TO-DO ITEM —
Count the lines in the listing below that contain the string "Cesar", and give only that number.

(Items from a data source)
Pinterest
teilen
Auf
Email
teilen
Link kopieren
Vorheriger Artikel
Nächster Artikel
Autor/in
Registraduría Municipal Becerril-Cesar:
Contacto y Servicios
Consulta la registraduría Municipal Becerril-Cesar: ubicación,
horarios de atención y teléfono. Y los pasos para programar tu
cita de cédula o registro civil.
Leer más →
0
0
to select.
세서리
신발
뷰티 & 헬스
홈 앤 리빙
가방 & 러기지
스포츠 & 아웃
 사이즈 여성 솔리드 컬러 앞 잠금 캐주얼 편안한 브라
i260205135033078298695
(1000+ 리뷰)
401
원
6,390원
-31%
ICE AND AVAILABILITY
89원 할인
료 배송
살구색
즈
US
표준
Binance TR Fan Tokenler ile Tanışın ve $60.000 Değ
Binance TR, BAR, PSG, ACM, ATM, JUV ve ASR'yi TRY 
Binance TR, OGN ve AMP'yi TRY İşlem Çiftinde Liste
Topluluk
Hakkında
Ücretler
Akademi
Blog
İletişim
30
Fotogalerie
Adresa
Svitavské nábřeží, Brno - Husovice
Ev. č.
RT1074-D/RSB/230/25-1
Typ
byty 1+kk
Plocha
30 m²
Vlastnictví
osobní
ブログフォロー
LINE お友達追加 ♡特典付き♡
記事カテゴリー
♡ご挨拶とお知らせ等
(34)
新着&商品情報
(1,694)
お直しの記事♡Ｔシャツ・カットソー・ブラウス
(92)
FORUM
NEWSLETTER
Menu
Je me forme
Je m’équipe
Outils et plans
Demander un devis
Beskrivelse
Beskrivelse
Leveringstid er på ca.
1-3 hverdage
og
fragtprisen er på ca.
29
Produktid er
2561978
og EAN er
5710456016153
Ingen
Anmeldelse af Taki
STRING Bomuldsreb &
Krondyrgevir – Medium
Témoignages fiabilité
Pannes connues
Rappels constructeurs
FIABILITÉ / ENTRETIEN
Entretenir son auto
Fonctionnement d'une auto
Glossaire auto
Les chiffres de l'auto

ANSWER TO THE EXERCISE —
2